It is almost a year since Google announced Android TV at Google I/O 2014 with the launch of the Google Nexus Player and the new television product joined the Google Chromecast dongle in a way of getting Google’s content into our living rooms but off our laptops, tablets, Chromebooks and smartphones. Over the last year we have seen partner manufacturers releasing their own Android TV products, such as Sony and Sharp (with many smart TVs announced at the Consumer Electronics Show, CES, earlier in the year). We’ve also see the Nvidia Shield gaming console launch, which is also powered by Android TV software and Nvidia’s impressive Tegra X1 processor, available as a standard 16 GB model and the “pro” 500 GB version.
Google have today announced changes and improvement to Android TV at their annual developers’ conference, Google I/O, designed to make the system behave closer to a normal television with a new feature called “Channels,” which means that developers working on applications of content can deliver video in a linear, traditional broadcast way. Customers can add channels to their Android TV from the Google Play Store via a custom channel lineup. These new channels are added to the traditional channels already on the television, meaning that customers can seamlessly switch back and forth. This means that Internet streaming content services such as Vevo or AOL can be mixed with “proper” television channels. Google has also said that the new Channels feature will include offerings from TED, the Huffington Post, Bloomberg, The Weather Network, Pluto and Zattoo. Later in the summer, Google will be adding additional third party applications to the Android TV catalogue including Fox, Epix, WWE, UFC, USA Today, Buzzfeed Video, Vimeo, Vudu and Twitch.
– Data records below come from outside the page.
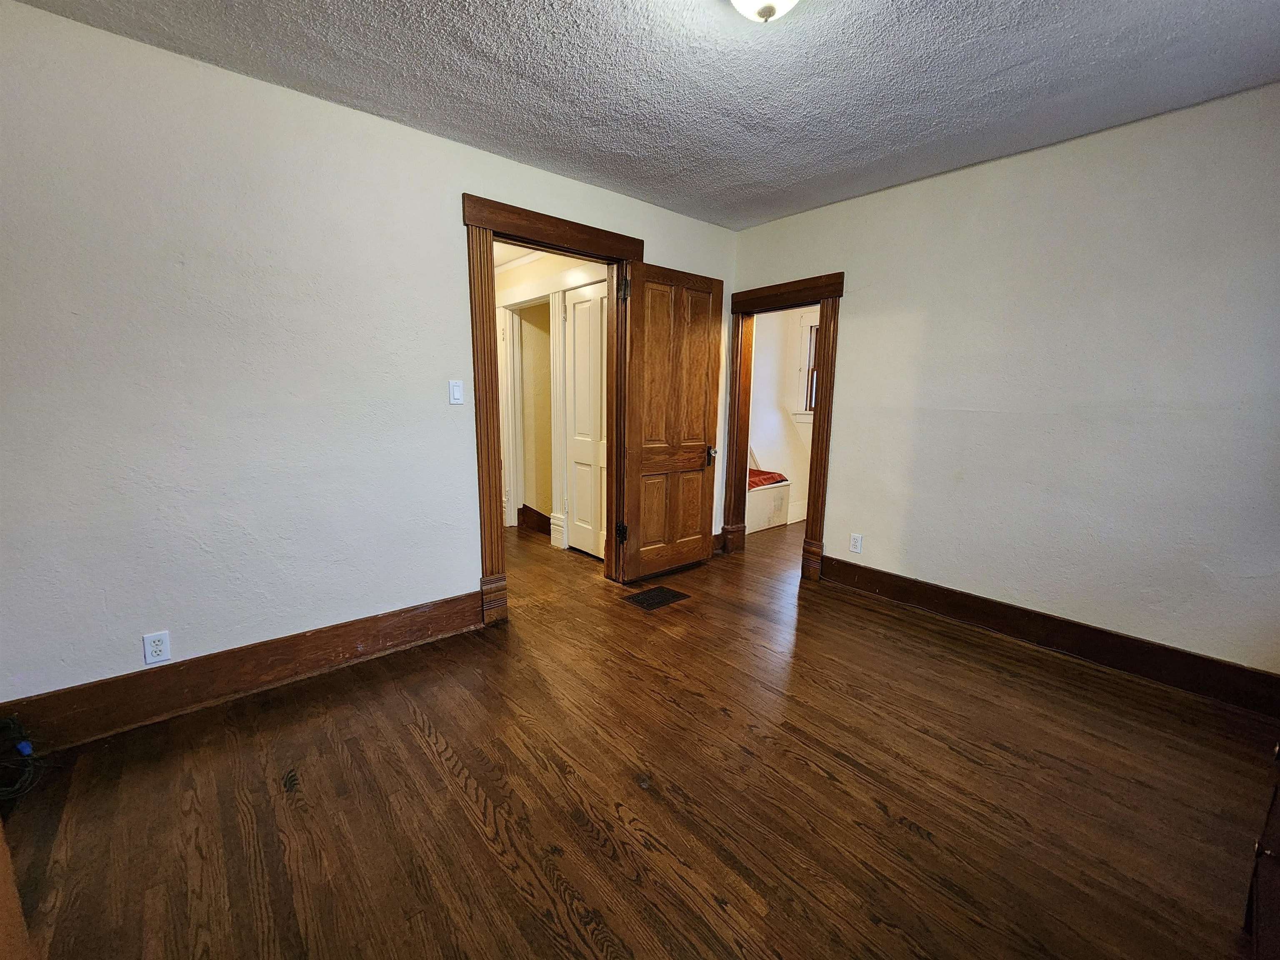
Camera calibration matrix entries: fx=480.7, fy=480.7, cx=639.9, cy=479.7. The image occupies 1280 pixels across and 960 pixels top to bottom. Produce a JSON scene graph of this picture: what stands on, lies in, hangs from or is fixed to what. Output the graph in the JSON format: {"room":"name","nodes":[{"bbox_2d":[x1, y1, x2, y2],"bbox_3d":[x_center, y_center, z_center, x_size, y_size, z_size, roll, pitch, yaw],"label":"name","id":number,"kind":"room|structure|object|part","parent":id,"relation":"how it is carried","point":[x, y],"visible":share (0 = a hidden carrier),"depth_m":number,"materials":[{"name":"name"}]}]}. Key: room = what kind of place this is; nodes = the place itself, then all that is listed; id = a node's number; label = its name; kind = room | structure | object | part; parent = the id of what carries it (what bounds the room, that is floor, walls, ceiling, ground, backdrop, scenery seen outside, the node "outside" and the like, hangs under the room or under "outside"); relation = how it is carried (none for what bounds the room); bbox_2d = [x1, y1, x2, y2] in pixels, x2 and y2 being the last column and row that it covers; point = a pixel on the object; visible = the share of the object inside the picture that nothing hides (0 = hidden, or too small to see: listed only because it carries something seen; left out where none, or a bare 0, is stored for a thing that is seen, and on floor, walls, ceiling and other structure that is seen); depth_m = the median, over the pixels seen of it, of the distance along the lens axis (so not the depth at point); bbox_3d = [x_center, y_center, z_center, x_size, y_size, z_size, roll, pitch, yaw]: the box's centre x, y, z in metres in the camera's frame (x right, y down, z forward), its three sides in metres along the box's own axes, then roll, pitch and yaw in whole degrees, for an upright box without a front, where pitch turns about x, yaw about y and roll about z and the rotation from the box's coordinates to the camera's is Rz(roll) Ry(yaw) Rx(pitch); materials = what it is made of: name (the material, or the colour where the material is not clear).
{"room":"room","nodes":[
{"label":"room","id":0,"kind":"room"},
{"bbox_2d":[0,1,733,716],"bbox_3d":[-0.911,-0.432,2.614,4.366,2.477,0.129,-7,12,-40],"label":"left wall","id":1,"kind":"structure","parent":0,"point":[446,235],"depth_m":1.90,"materials":[{"name":"white paint"}]},
{"bbox_2d":[142,630,170,664],"bbox_3d":[-1.888,0.655,1.875,0.071,0.117,0.009,-7,12,-40],"label":"wall outlet","id":2,"kind":"object","parent":1,"relation":"attached to","point":[160,646],"visible":0.99,"depth_m":1.87,"materials":[{"name":"white plastic"}]},
{"bbox_2d":[0,589,487,753],"bbox_3d":[-1.670,0.815,2.106,2.041,0.173,0.022,-7,12,-40],"label":"left baseboard","id":3,"kind":"structure","parent":1,"relation":"attached to","point":[459,601],"depth_m":2.01,"materials":[{"name":"brown wood"}]},
{"bbox_2d":[448,379,464,404],"bbox_3d":[-0.951,-0.450,2.484,0.071,0.118,0.017,-7,12,-40],"label":"light switch","id":4,"kind":"object","parent":1,"relation":"attached to","point":[457,388],"visible":0.98,"depth_m":2.48,"materials":[{"name":"white plastic"}]},
{"bbox_2d":[464,193,642,626],"bbox_3d":[-0.485,-0.355,2.940,1.180,2.216,0.182,-7,12,-40],"label":"door frame","id":5,"kind":"structure","parent":1,"relation":"attached to","point":[481,445],"depth_m":2.64,"materials":[{"name":"brown wood"}]},
{"bbox_2d":[618,260,725,581],"bbox_3d":[0.237,-0.360,3.333,0.808,2.078,0.153,-7,12,-40],"label":"wooden door","id":6,"kind":"structure","parent":5,"relation":"attached to","point":[701,428],"depth_m":3.29,"materials":[{"name":"brown wood"}]},
{"bbox_3d":[-0.126,0.360,3.301,0.055,0.109,0.058,-7,12,-40],"label":"hinge","id":7,"kind":"part","parent":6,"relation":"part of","materials":[{"name":"black metal"}]},
{"bbox_3d":[-0.101,-1.210,3.084,0.053,0.132,0.056,-7,12,-40],"label":"hinge","id":8,"kind":"part","parent":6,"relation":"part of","materials":[{"name":"black metal"}]},
{"bbox_3d":[0.524,-0.197,3.615,0.081,0.096,0.109,-7,12,-40],"label":"doorknob","id":9,"kind":"part","parent":6,"relation":"part of","materials":[{"name":"metal"}]},
{"bbox_2d":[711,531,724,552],"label":"baseboard","id":10,"kind":"structure","parent":1,"relation":"attached to","point":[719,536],"depth_m":3.97,"materials":[{"name":"brown wood"}]},
{"bbox_2d":[496,245,603,550],"bbox_3d":[-0.945,-0.712,4.369,0.147,2.450,2.828,-7,12,-40],"label":"hallway wall","id":11,"kind":"structure","parent":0,"point":[552,267],"depth_m":4.23,"materials":[{"name":"paint"}]},
{"bbox_2d":[499,295,551,532],"bbox_3d":[-0.946,-0.530,4.319,0.169,2.093,0.963,-7,12,-40],"label":"hallway door frame","id":12,"kind":"structure","parent":11,"relation":"attached to","point":[512,337],"depth_m":4.43,"materials":[{"name":"white paint"}]},
{"bbox_2d":[518,504,551,535],"bbox_3d":[-0.922,0.403,4.512,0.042,0.174,0.905,-7,12,-40],"label":"hallway baseboard","id":13,"kind":"structure","parent":11,"relation":"attached to","point":[539,514],"depth_m":4.62,"materials":[{"name":"brown wood"}]},
{"bbox_2d":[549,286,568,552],"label":"hallway door trim","id":14,"kind":"structure","parent":11,"relation":"attached to","point":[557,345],"depth_m":3.90,"materials":[{"name":"white paint"}]},
{"bbox_2d":[565,279,607,558],"bbox_3d":[-0.366,-0.413,3.718,0.083,2.084,0.695,-7,12,-40],"label":"hallway door","id":15,"kind":"structure","parent":11,"relation":"in","point":[589,305],"depth_m":3.79,"materials":[{"name":"white paint"}]},
{"bbox_2d":[1,511,1278,959],"bbox_3d":[0.260,0.839,2.980,6.394,0.102,6.056,-7,12,-40],"label":"floor","id":16,"kind":"structure","parent":0,"point":[428,767],"depth_m":1.54,"materials":[{"name":"brown wood"}]},
{"bbox_2d":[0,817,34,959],"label":"wooden furniture","id":17,"kind":"structure","parent":16,"relation":"on","point":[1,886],"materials":[{"name":"brown wood"}]},
{"bbox_2d":[0,716,44,803],"bbox_3d":[-2.100,0.908,1.526,0.251,0.180,0.295,-7,12,-40],"label":"cable","id":18,"kind":"object","parent":16,"relation":"on","point":[22,746],"visible":1,"depth_m":1.58,"materials":[{"name":"black plastic"}]},
{"bbox_2d":[624,585,690,609],"bbox_3d":[0.103,0.753,3.091,0.345,0.007,0.241,-7,12,-40],"label":"floor vent","id":19,"kind":"object","parent":16,"relation":"in","point":[650,603],"visible":0.98,"depth_m":3.07,"materials":[{"name":"metal"}]},
{"bbox_2d":[745,475,791,532],"bbox_3d":[0.966,0.233,4.838,0.912,0.420,0.655,-7,12,-40],"label":"bench","id":20,"kind":"object","parent":16,"relation":"on","point":[764,512],"visible":0.37,"depth_m":4.67,"materials":[{"name":"white"}]},
{"bbox_2d":[747,467,789,489],"bbox_3d":[1.068,-0.023,4.829,0.690,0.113,0.562,-7,12,-40],"label":"red cloth","id":21,"kind":"object","parent":20,"relation":"on","point":[772,477],"visible":0.37,"depth_m":4.69,"materials":[{"name":"red fabric"}]},
{"bbox_2d":[1242,739,1279,959],"bbox_3d":[1.497,0.708,0.773,1.046,0.933,0.519,-7,12,-40],"label":"dark furniture","id":22,"kind":"object","parent":16,"relation":"on","point":[1265,851],"visible":0.99,"depth_m":1.07,"materials":[{"name":"brown wood"}]},
{"bbox_2d":[8,0,1279,229],"bbox_3d":[0.292,-1.474,1.229,4.242,0.107,3.710,-7,12,-40],"label":"ceiling","id":23,"kind":"structure","parent":0,"point":[1167,9],"depth_m":1.80,"materials":[{"name":"paint"}]},
{"bbox_2d":[730,0,800,22],"bbox_3d":[0.359,-1.372,1.327,0.334,0.175,0.333,-7,12,-40],"label":"ceiling light","id":24,"kind":"object","parent":23,"relation":"attached to","point":[740,1],"visible":0.98,"depth_m":1.35,"materials":[{"name":"white glass"}]},
{"bbox_2d":[746,306,814,528],"bbox_3d":[1.641,-0.763,4.797,0.625,2.510,1.535,-7,12,-40],"label":"far room wall","id":25,"kind":"structure","parent":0,"point":[767,337],"depth_m":4.98,"materials":[{"name":"white paint"}]},
{"bbox_2d":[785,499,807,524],"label":"baseboard","id":26,"kind":"structure","parent":25,"relation":"attached to","point":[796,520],"depth_m":4.98,"materials":[{"name":"white paint"}]},
{"bbox_2d":[791,310,819,421],"bbox_3d":[1.941,-1.082,4.661,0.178,1.095,0.853,-7,12,-40],"label":"window","id":27,"kind":"structure","parent":25,"relation":"in","point":[812,323],"depth_m":4.86,"materials":[{"name":"white paint"}]},
{"bbox_2d":[725,82,1279,681],"bbox_3d":[1.888,-0.418,2.704,0.131,2.496,3.570,-7,12,-40],"label":"right wall","id":28,"kind":"structure","parent":0,"point":[849,326],"depth_m":2.32,"materials":[{"name":"paint"}]},
{"bbox_2d":[722,270,844,582],"bbox_3d":[1.032,-0.367,3.600,0.174,2.037,0.950,-7,12,-40],"label":"door frame","id":29,"kind":"structure","parent":28,"relation":"attached to","point":[814,445],"depth_m":3.43,"materials":[{"name":"brown wood"}]},
{"bbox_2d":[849,532,863,552],"bbox_3d":[1.423,0.419,3.176,0.009,0.117,0.071,-7,12,-40],"label":"wall outlet","id":30,"kind":"object","parent":28,"relation":"attached to","point":[857,538],"visible":0.99,"depth_m":3.17,"materials":[{"name":"white plastic"}]},
{"bbox_2d":[820,557,1279,716],"bbox_3d":[2.048,0.783,2.559,0.022,0.158,2.331,-7,12,-40],"label":"right baseboard","id":31,"kind":"structure","parent":28,"relation":"attached to","point":[915,582],"depth_m":2.39,"materials":[{"name":"brown wood"}]}
]}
So far, Google’s television services have yet to have the same impact as their Android smartphones, tablets or wearables, or the Google Chromebook. One of the reasons for this might be that the Android TV platform still feels too much like a technological product being shoehorned onto a system that has, for decades now, worked in quite a different way. By making the system closer in operation to a traditional television, as well as in conjunction with more manufacturers incorporating Android TV into their sets (and this is a relatively slow process), these factors should both prove beneficial for Android TV going forwards.